Here were communities who loved and married, fed and fought, lived and died in ways very different to anything that European explorers had ever seen before.
From their attempts to make sense of what they had seen – and to help them understand the nature of what it means to be human – the idea of anthropology was born.
“The science of man”, as anthropology was dubbed, had its heyday in the first 50 years of the 20th century.
It was hugely influential, as new information about how other communities organised themselves was translated back into the West, where it provided a blueprint for changing traditional behaviour under the argument of returning to a more “natural” or “free” way of doing things.
But in recent years, many of the assumptions that underpinned the work of key anthropologists have been questioned by new research.

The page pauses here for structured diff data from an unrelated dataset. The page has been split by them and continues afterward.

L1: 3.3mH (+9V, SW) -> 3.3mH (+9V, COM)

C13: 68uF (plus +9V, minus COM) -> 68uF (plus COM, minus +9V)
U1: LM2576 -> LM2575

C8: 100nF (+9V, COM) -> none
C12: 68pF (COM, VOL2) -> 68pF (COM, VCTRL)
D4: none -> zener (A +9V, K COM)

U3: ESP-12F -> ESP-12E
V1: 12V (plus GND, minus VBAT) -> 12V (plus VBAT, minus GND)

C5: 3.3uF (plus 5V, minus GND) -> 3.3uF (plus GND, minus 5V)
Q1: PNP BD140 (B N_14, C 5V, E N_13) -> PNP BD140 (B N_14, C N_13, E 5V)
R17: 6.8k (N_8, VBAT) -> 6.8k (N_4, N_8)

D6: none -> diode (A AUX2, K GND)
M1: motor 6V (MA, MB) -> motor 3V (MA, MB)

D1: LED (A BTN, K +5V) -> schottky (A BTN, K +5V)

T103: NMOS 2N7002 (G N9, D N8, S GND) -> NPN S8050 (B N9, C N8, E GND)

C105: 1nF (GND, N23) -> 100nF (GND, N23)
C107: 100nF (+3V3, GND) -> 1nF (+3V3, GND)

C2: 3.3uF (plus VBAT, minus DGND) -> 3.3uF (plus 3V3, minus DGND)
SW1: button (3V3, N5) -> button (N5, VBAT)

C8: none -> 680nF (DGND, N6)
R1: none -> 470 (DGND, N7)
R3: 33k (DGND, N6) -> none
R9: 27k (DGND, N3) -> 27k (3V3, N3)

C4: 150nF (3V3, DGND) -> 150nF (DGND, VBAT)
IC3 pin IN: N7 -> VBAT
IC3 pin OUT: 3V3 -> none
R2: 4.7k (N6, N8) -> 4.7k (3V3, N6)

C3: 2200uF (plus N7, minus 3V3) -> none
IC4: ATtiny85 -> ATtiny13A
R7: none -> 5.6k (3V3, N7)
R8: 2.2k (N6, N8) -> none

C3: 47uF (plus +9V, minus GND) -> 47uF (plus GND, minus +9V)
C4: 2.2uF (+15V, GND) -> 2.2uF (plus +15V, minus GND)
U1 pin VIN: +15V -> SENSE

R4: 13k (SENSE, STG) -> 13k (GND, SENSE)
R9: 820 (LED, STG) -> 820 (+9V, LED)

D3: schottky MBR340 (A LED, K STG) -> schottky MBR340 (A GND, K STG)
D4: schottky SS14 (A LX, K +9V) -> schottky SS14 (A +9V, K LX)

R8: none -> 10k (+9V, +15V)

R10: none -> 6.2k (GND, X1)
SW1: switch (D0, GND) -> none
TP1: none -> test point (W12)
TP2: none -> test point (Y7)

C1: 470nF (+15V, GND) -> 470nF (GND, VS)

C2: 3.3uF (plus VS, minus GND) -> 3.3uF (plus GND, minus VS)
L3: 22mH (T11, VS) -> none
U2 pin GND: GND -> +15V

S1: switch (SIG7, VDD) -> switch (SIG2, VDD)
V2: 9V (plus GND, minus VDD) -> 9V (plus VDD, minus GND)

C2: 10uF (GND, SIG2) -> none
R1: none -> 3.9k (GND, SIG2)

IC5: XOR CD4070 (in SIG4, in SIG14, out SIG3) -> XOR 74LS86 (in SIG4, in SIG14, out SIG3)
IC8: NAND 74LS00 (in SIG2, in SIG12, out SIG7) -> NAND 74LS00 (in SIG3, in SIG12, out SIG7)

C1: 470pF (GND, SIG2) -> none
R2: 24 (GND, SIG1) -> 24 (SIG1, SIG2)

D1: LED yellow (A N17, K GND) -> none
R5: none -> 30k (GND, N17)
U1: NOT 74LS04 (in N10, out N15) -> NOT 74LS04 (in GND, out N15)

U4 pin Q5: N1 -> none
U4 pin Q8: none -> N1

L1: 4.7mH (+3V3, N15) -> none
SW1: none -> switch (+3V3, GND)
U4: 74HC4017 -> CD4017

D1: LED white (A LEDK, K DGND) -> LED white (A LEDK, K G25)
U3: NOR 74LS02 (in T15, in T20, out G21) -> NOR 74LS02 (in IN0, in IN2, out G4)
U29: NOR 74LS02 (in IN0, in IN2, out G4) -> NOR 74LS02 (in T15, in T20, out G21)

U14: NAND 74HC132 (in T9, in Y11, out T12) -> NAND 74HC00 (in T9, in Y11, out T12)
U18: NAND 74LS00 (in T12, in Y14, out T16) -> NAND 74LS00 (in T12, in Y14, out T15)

Wider questions have been asked about whether it is possible – or indeed morally desirable – for the observation of one group of humans by another to ever be anything other than subjective; whether indeed a “science of mankind” can ever be possible…
BBC FOUR’s season tells the story of some of the great names of anthropology’s past, and raises some penetrating questions about its future.
Exploring the work of Margaret Mead, this film investigates the 12 months Mead spent with the Samoans in the Twenties.
Her resulting book, Coming Of Age In Samoa, had a huge impact on Western culture.
Mead believed cultures like the Samoans could teach people how to live in harmony. Her book depicts a society of free love – devoid of jealousy and teenage turmoil.
But, decades later, her work was criticised as being tainted by her romantic views and strong belief in liberal values.
Tales From The Jungle examines whether Mead’s study was merely misinterpretation and romantic wishful thinking.
This film examines the work of Bronislaw Malinowski, often revered as the founding father of modern anthropology.
Malinowski famously “went native”, intending to live among the mysterious tribes of the Trobriand Islands in the Pacific Ocean for 12 months.
However, the outbreak of the First World War forced him to stay for four years and the resulting work he produced was seen as pioneering.
Some 25 years after his death, his newly-published diaries revealed that he actually reviled the islanders and dismissed them as backward savages.
The revelation rocked the reputation of both Malinowski and anthropology itself.
This film returns to the islands to explore Malinowski’s story and its legacy.
Carlos Castaneda rose to fame after the publication of his book, The Teachings Of Don Juan.
The book is based on his anthropological fieldwork in the Mexican desert in the Sixties with a Yaqui Indian shaman, whom he called Don Juan.
The Teachings Of Don Juan was an instant success for Castaneda, persuading thousands of Americans to set off for Mexico in search of drugs, nirvana and enlightenment.
Castaneda was dubbed the “grandfather of the New Age movement” by Time magazine and awarded a doctorate in anthropology from UCLA.
But an investigative journalist claimed Castaneda had faked his fieldwork and that Don Juan was merely a figment of his imagination.
This film investigates the controversy that surrounded Castaneda’s book and explores the practices of today’s Yaqui Indians with Dr David Shorter, who has spent the last decade working among them in Mexico.
Interesting series.
Did Castaneda make it up? Does that invalidate what’s to be learnt from his books?